Asked for comment, the Vietnamese government responded in a statement: “Vietnamese authorities created the conditions for the delegation led by Daniel Baer to meet with some individuals of concern to the American side.”

Baer said he was able to meet with families of two political prisoners — Le Quoc Quan and Cu Huy Ha Vu — for 1 ½ hours Thursday even though authorities made it difficult for them to get out of their homes to meet him. Quan, a lawyer who studied in the United States, was arrested late last year after he and his family endured months of harassment. Baer also visited a prison to meet Father Ly, a Roman Catholic priest serving an eight-year sentence.

By using members of the public to block the embassy car, the Vietnamese government might have been seeking a way to plausibly deny a role in preventing Baer from meeting Dai.

“If the government hadn’t wanted that road blocked, it could have cleared it up,” said Phil Robertson from Human Rights Watch. “The outcome they wanted is achieved without generating the blowback or sort of criticism that would have come down on the government if there had been a line of police stopping the car.”
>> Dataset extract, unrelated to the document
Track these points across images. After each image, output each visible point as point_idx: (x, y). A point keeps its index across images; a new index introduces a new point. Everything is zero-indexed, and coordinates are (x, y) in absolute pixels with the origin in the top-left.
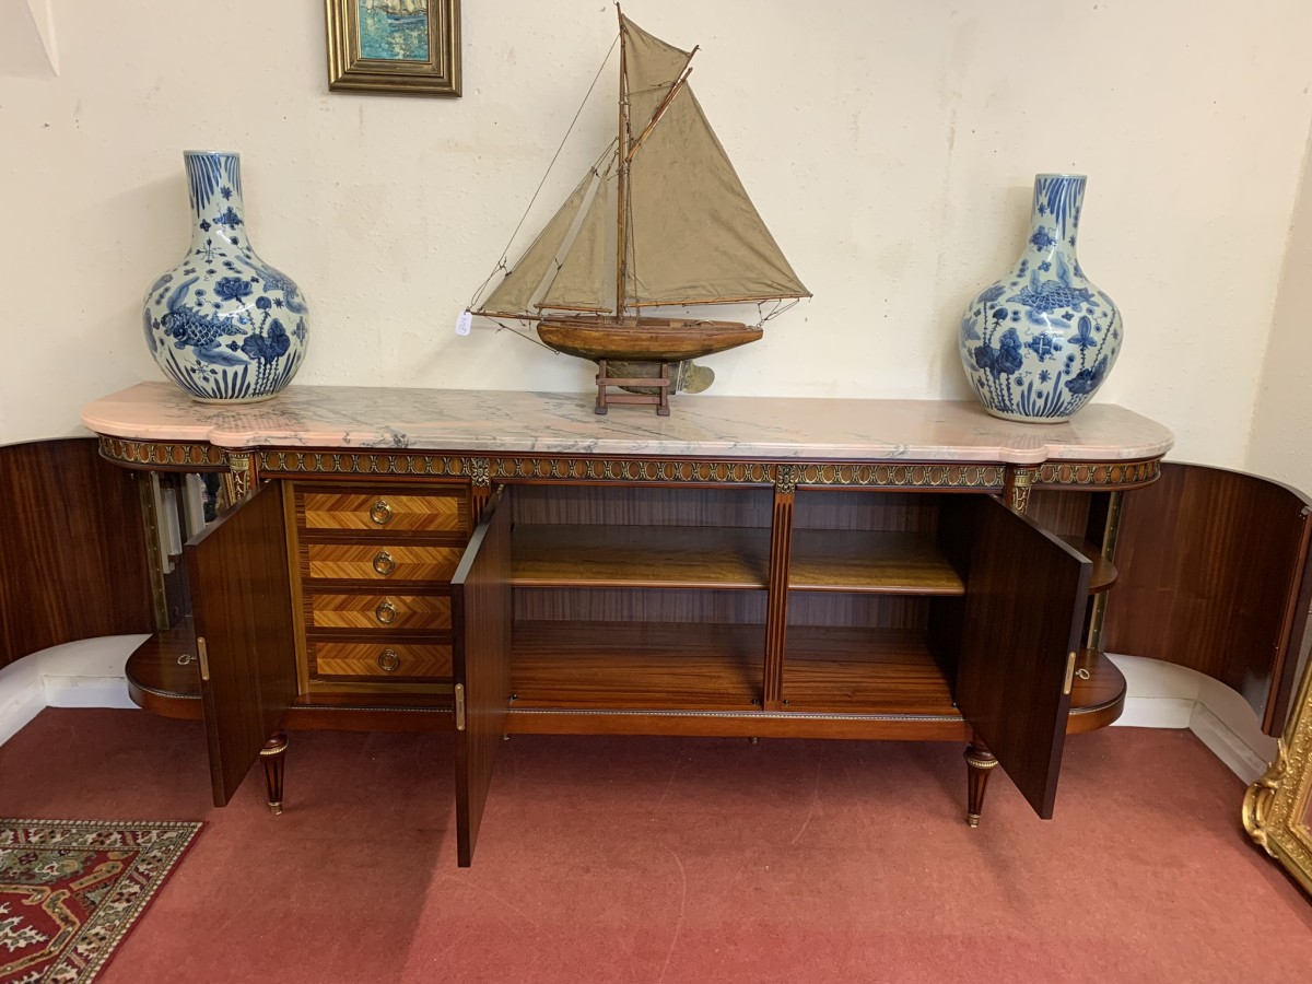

Both Dai and Son have met with senior U.S. officials in the past, and Baer appeared surprised the meetings were blocked.

“I’m not in the habit of asking permission to meet citizens,” Baer said. “We certainly don’t restrict who they can meet with in the US.”

Several Vietnamese journalists attended a news conference given by Baer on Friday evening, but the event was not covered by the local media, which are owned and controlled by the Communist Party. A commentary published in the party’s leading paper, Nhan Dan or “The People,” a few days ahead of Baer’s arrival suggested he was in for a rough ride.

“Does Daniel Baer not see a problem looking at the human rights issue in Vietnam through the eyes of anti-communist Vietnamese American extremists?” it asked, repeating an often cited belief that South Vietnamese who fled the country after the Vietnam War are the source of hostility toward Hanoi in the United States. “One cannot believe a group of people who still feel bitter about the defeat nearly 40 years ago. Daniel Baer and some American politicians should soon change their attitude about this issue.”

The United States has a stated goal of advocating for human rights norms around the world, but a coterie of Congress members that have South Vietnamese diaspora communities in their districts are pressing the administration to give it particular emphasis in Vietnam. The diaspora fled to the U.S. after the defeat of the United States and its South Vietnamese allies by the Communist army of North Vietnam.

Son said he had met Baer in 2010 and 2012 on previous visits to Vietnam, and described him as “very nice and enthusiastic in his concern about human rights.”

The dissident said police officers came to his house Saturday morning and ordered him to come to the local station, ostensibly because a resident had complained about an interview he had given to the BBC’s Vietnamese radio service where he discussed proposed changes to the country’s constitution. He went along with them, but was never interviewed about the alleged complaint.

“I just laughed,” he said. “I have encountered similar incidents many times. Our government, our party to be more precise, has a wide variety of cunning ways of harassing people. The party does not want people like me to meet people from abroad like Dr. Baer.”